- What you are asked to do
In the copy, every line of the material that follows must appear exactly, and no pictures should.

- Stored data

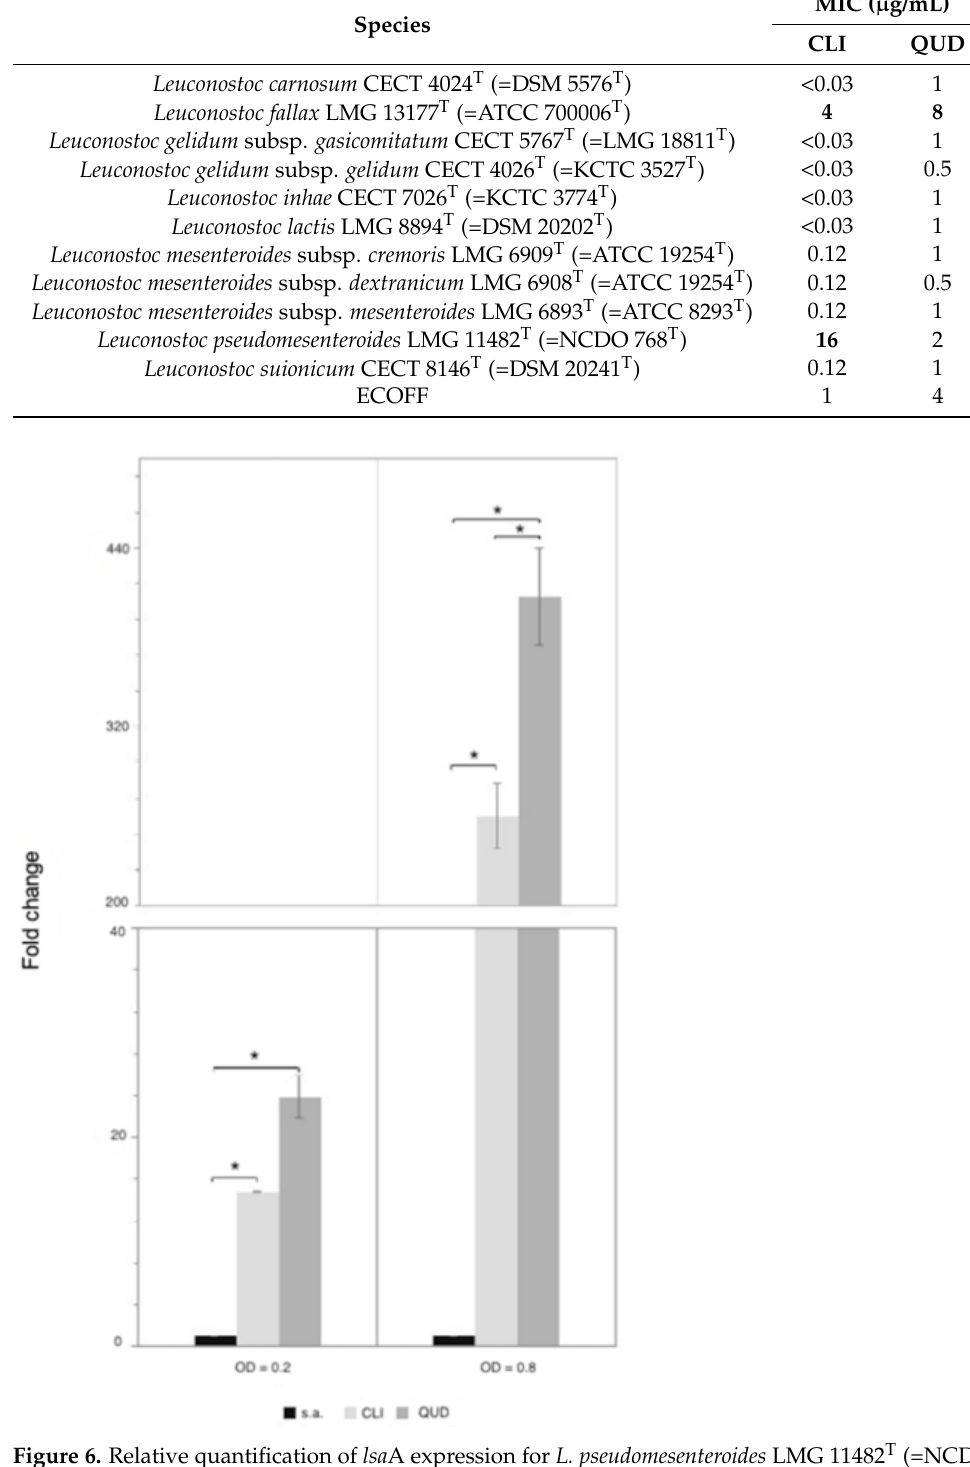
Figure 6. Relative quantification of lsa A expression for L. pseudomesenteroides LMG 11482 T (=NCDO 768 T ) grown in free-antibiotic culture (sa) in the presence of clindamycin 4 µ g/mL (CLI) or quinupristin-dalphopristin 1 µ g/mL (QUD). The cells were collected in the exponential and stationary growth phases 0.2 and 0.8 OD 600 , respectively. The expression of lsa A was normalized based on the expression of the 16S rRNA and calculated using the 2 − ∆∆ ct method. *: p -value <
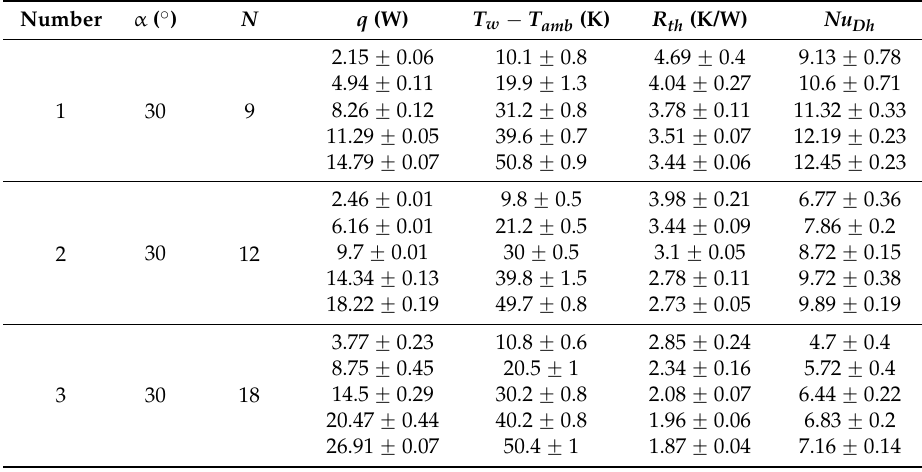
Table 2. Thermal resistances and Nusselt numbers calculated from experimental data.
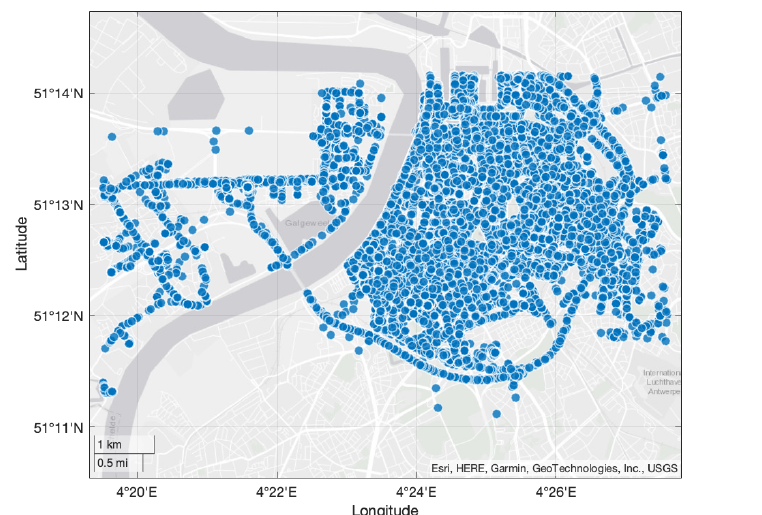
Figure 2. LoRaWAN dataset collected in Antwerp city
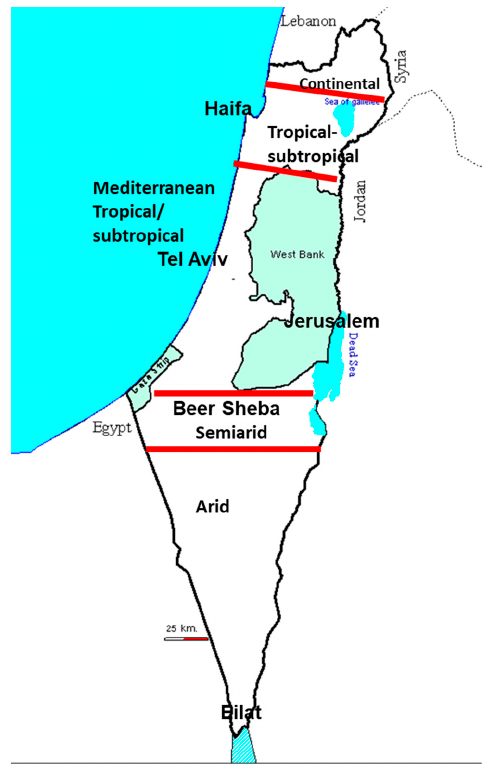
Figure 1. Schematic demonstration of the various climatic zones in Israel.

- Task output
Figure 6. Relative quantification of lsa A expression for L. pseudomesenteroides LMG 11482 T (=NCDO 768 T ) grown in free-antibiotic culture (sa) in the presence of clindamycin 4 µ g/mL (CLI) or quinupristin-dalphopristin 1 µ g/mL (QUD). The cells were collected in the exponential and stationary growth phases 0.2 and 0.8 OD 600 , respectively. The expression of lsa A was normalized based on the expression of the 16S rRNA and calculated using the 2 − ∆∆ ct method. *: p -value <
Table 2. Thermal resistances and Nusselt numbers calculated from experimental data.
Figure 2. LoRaWAN dataset collected in Antwerp city
Figure 1. Schematic demonstration of the various climatic zones in Israel.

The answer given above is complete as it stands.